Fervent défenseur d'une sortie de l'Europe, le porte-parole de Jean-Luc Mélenchon reproche au candidat socialiste, sa promiscuité avec les institutions européennes.

"Tout flatteur vit aux dépens de celui qui l'écoute", a-t-il répondu sur BFMTV, en citant La Fontaine. "Je ne quitte pas le PS mais donner mon parrainage à Hamon serait incompréhensible pour les Français", a précisé le théoricien des " deux gauches irréconciliables", brandissant sa " sincérité " comme principal argument.

Car désormais, Benoît Hamon prône le "Made in France" et n'exclut pas des nationalisations dans le programme qu'il dévoile ce jeudi, intégrant quelques propositions de ses anciens adversaires de la primaire organisée par le PS. Ainsi entend-il réserver 50% des marchés publics aux petites et moyennes entreprises françaises, "une mesure qui fait véritablement de la commande publique un levier à partir duquel nous pourrons stimuler le tissu économique local", a-t-il expliqué dans les colonnes du Parisien.

L'agonie s'est aggravée depuis le choix de Benoit Hamon comme candidat à la présidentielle.
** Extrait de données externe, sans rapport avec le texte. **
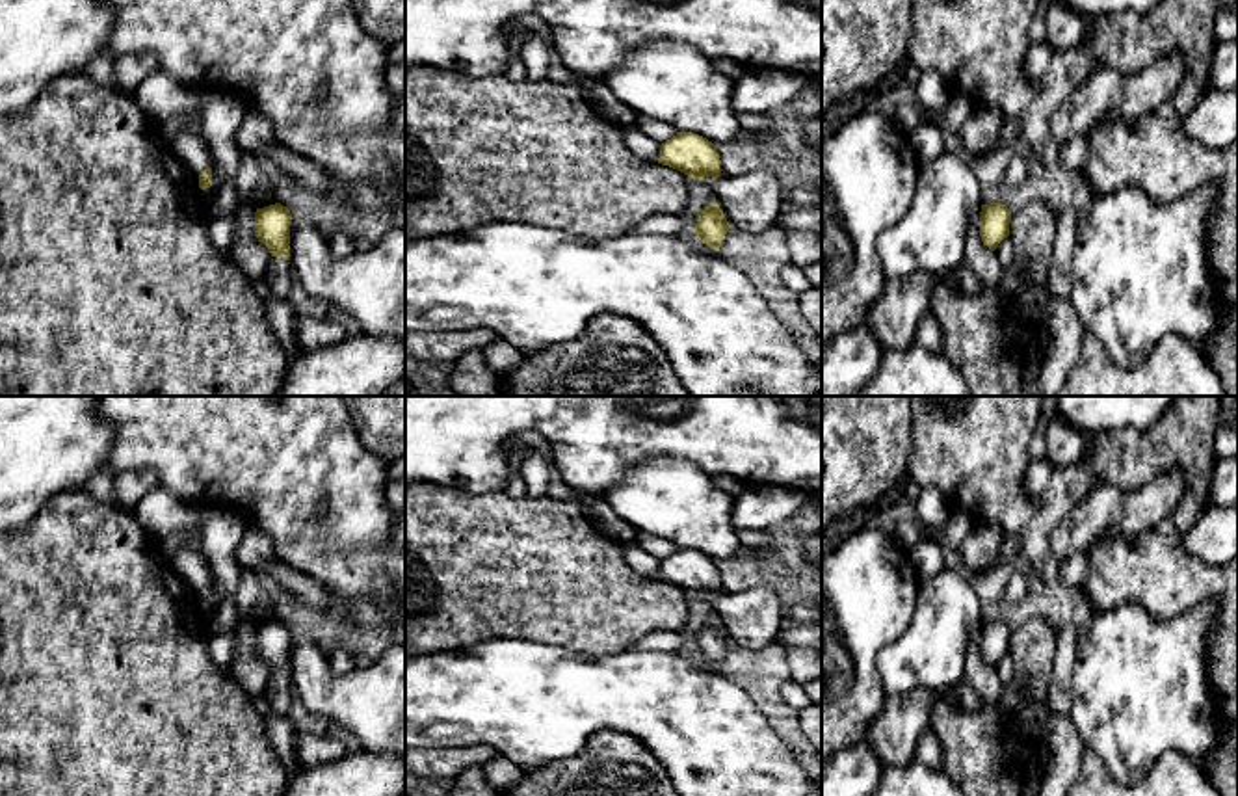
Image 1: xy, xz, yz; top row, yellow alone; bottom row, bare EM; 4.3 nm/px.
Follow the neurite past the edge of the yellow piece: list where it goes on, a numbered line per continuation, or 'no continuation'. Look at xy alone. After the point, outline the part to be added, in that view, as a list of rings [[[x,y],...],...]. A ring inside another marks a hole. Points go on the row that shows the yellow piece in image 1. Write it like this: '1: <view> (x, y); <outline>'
1: xy (279, 276); [[[271,257],[266,266],[264,281],[273,296],[281,299],[288,299],[288,294],[294,283],[294,272],[292,272],[290,260]]]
"Pour moi, la politique, c'est accepter de discuter avec des gens qui ne sont pas totalement d'accord avec vous, dès lors qu'on partage des valeurs communes, c'est ça le Parti socialiste et je regrette vivement qu'aujourd'hui certains prennent des risques sur l'avenir du parti en jouant sans doute des positions personnelles, en tout cas en ne respectant pas les règles", a encore lancé Mme Aubry. "Jusqu'au revirement de mardi soir, qui arrive après les défections de nombreux socialistes (Claude Bartolone et Bertrand Delanoë, par exemple, soutiennent officiellement Macron depuis peu)". Distancé dans les sondages par Marine Le Pen, Emmanuel Macron et François Fillon, Benoît Hamon aborde une séquence cruciale de sa campagne qui peine à décoller, entre les discussions d'arrière-boutique pour rassembler son camp et le retentissement de l'affaire Fillon.

Le procès en déloyauté? "Nous en avons besoin, nous sommes devant le mur de l'histoire", a continué l'ancien ministre de François Hollande. Quand les autres se contentent de répondre qu'ils n'ont "rien à rajouter".